Parkland policies led to massacre
Now they may be endangering your kids
As students settle in for the new school year, parents must ask: Do I really know what’s happening in my kids’ school? Do I really know whether they are safe? I didn’t know. But I want to be the last father in America who can honestly make that excuse.
After my daughter, Meadow, was murdered in the February 2018 school shooting in Parkland, Florida, I wanted every answer. As I investigated, I realized that it was the most avoidable mass murder in American history. I also learned that the policies that made this massacre inevitable have spread to schools across America.
A few weeks after the massacre, I asked whether the Broward school district’s disciplinary leniency policies enabled the shooter to slip through the cracks. Broward Superintendent Robert Runcie called questions like mine “fake news” because the shooter had never been referred to the school district’s PROMISE program “while in high school.” The program allows students who commit certain misdemeanors to avoid the criminal justice system. Later, we learned he had been referred to PROMISE while in middle school.
The confessed shooter allegedly threatened to kill other students and threatened to rape. He threatened to shoot up the school. Classmates said he brought knives and bullets to school. He wrote hideous racial slurs on his backpack. He carved swastikas in the lunchroom tables. But officials at Marjory Stoneman Douglas High School didn’t have him arrested. Rather, they simply banned him from bringing a backpack and frisked him every day.
Broward’s policies allowed juveniles convicted of crimes as serious as murder and rape to go back into normal classrooms. Broward’s “Policy 5006” said that referring serious felonies like sexual assault and arson to the police was optional. Principals were trained to not cooperate with law enforcement. Disorder and violence ran and seem to still run rampant. A 2019 poll of Broward teachers conducted by the Broward Teachers Union found that 50% feared for their personal safety in the past two years and 13% had been assaulted in the current school year.

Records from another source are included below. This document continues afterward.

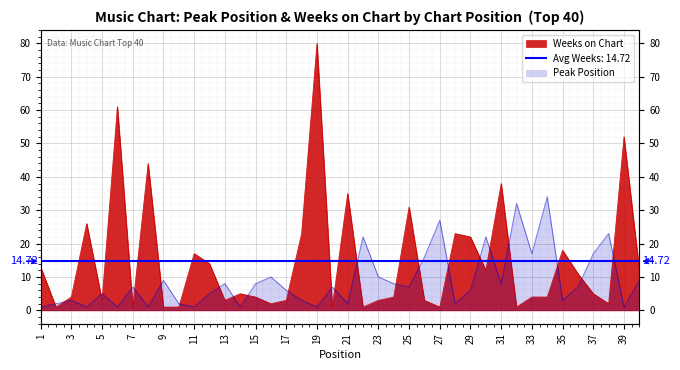

Reading left to right, list all the values displayed in this chart.

Peak Position: 1=1	2=2	3=3	4=1	5=5	6=1	7=7	8=1	9=9	10=2	11=1	12=5	13=8	14=1	15=8	16=10	17=6	18=3	19=1	20=7	21=2	22=22	23=10	24=8	25=7	26=16	27=27	28=2	29=6	30=22	31=8	32=32	33=17	34=34	35=3	36=7	37=17	38=23	39=1	40=9
Weeks on Chart: 1=13	2=1	3=4	4=26	5=3	6=61	7=1	8=44	9=1	10=1	11=17	12=14	13=3	14=5	15=4	16=2	17=3	18=23	19=80	20=1	21=35	22=1	23=3	24=4	25=31	26=3	27=1	28=23	29=22	30=12	31=38	32=1	33=4	34=4	35=18	36=11	37=5	38=2	39=52	40=12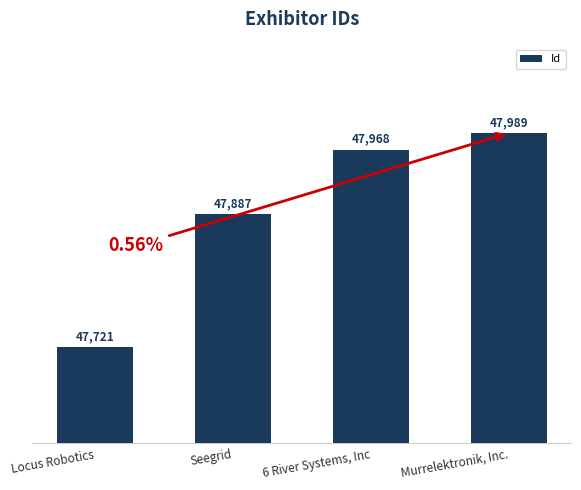

What is the difference between the maximum and second lowest values?

102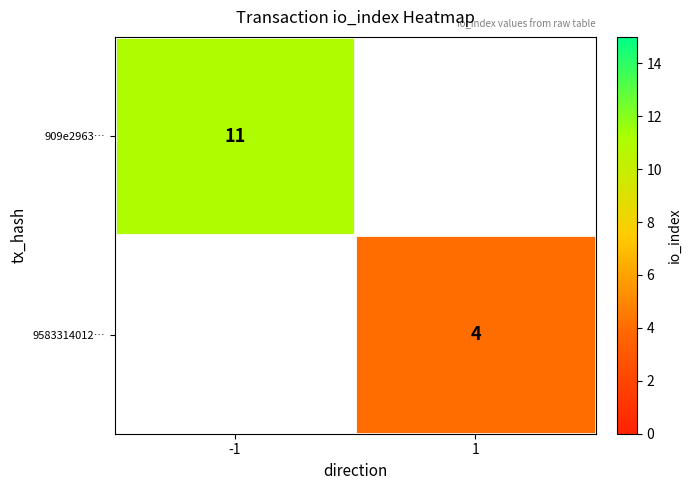

Is it true that 9583314012… equals 4 at 1?

True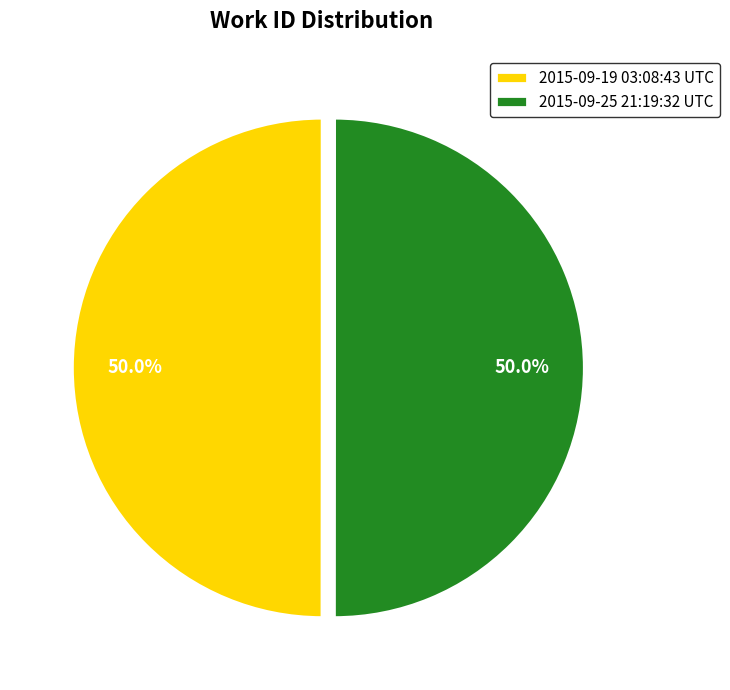

How many slices are in this pie chart?

2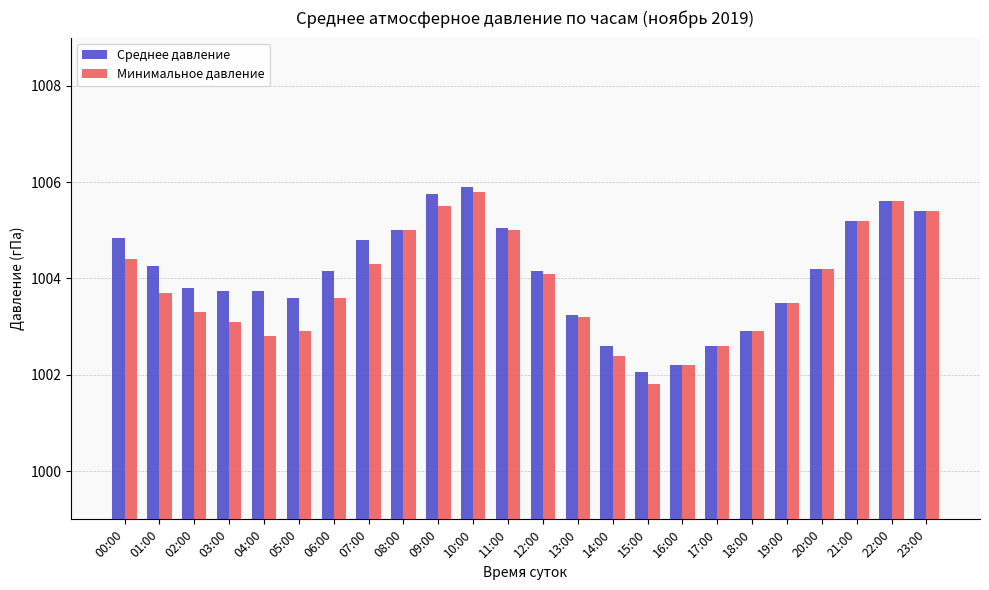

Where does the Минимальное давление series first go above 1003?

00:00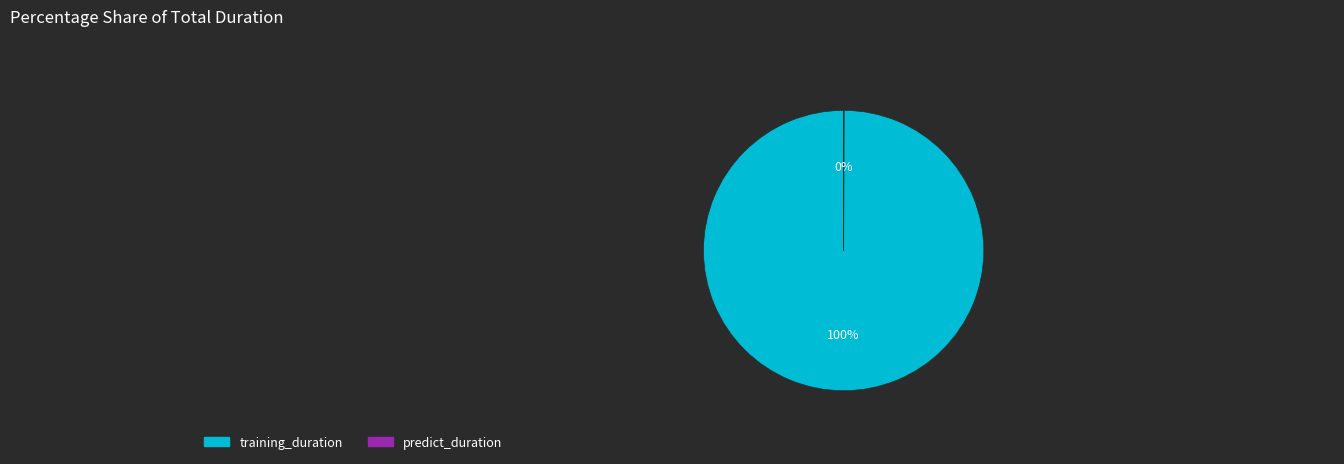

What is the largest slice in the pie chart?

training_duration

Direct pressure on schools
Beyond the fact that my daughter was murdered, what keeps me up at night is that schools all over the country have adopted Broward’s anti-discipline policies. Runcie told Scholastic magazine in 2014, “Some of my staff joke that the Obama administration might have taken our policies and framework and developed them into national guidelines.” But it wasn’t a joke. And they weren’t guidelines. Earlier that year, U.S. Education Secretary Arne Duncan — Runcie’s former boss from Chicago Public Schools — used a “Dear Colleague” letter to threaten and coerce school districts to follow Runcie’s lead on disciplinary leniency or lose their federal funding.
Hundreds of school districts serving millions of students were directly pressured, and many more adopted them for fear of investigation or just because fighting the “school-to-prison pipeline” by decreasing suspensions, expulsions and arrests was the new, politically correct thing to do. According to a recent national poll, more than 70% of teachers believe that the decrease in suspensions in their school was at least somewhat due to a higher tolerance for misbehavior, and almost half believe it was due to underreporting issues.
My mission is to educate parents
In middle school, the Parkland shooter held students and teachers in a state of constant terror until the school finally completed the complicated referral process to send him to a specialized school. He told a therapist there that he dreamed of killing people and being covered in blood. But after a few calm months, they decided not only to send him to school next to my beautiful daughter, they even let him join the school’s junior ROTC organization.
About a year before the shooting that took my daughter’s life, he was finally expelled from Marjory Stoneman Douglas High. But it was too late.
Our schools are funneling disturbed students into normal classrooms and covering up their misbehavior by design. I didn’t know that. Now you do. My mission in life is to educate parents. That’s why I wrote my new book about Meadow’s murder and what I discovered about school policies that put student safety at risk.
President Donald Trump repealed the Obama-era leniency policies at the federal level, but they aren’t going anywhere at the local level unless parents take action. If teachers tell you that these policies are causing problems, push for change. The only way to keep kids safe at school is for parents to get informed, get involved and fix it.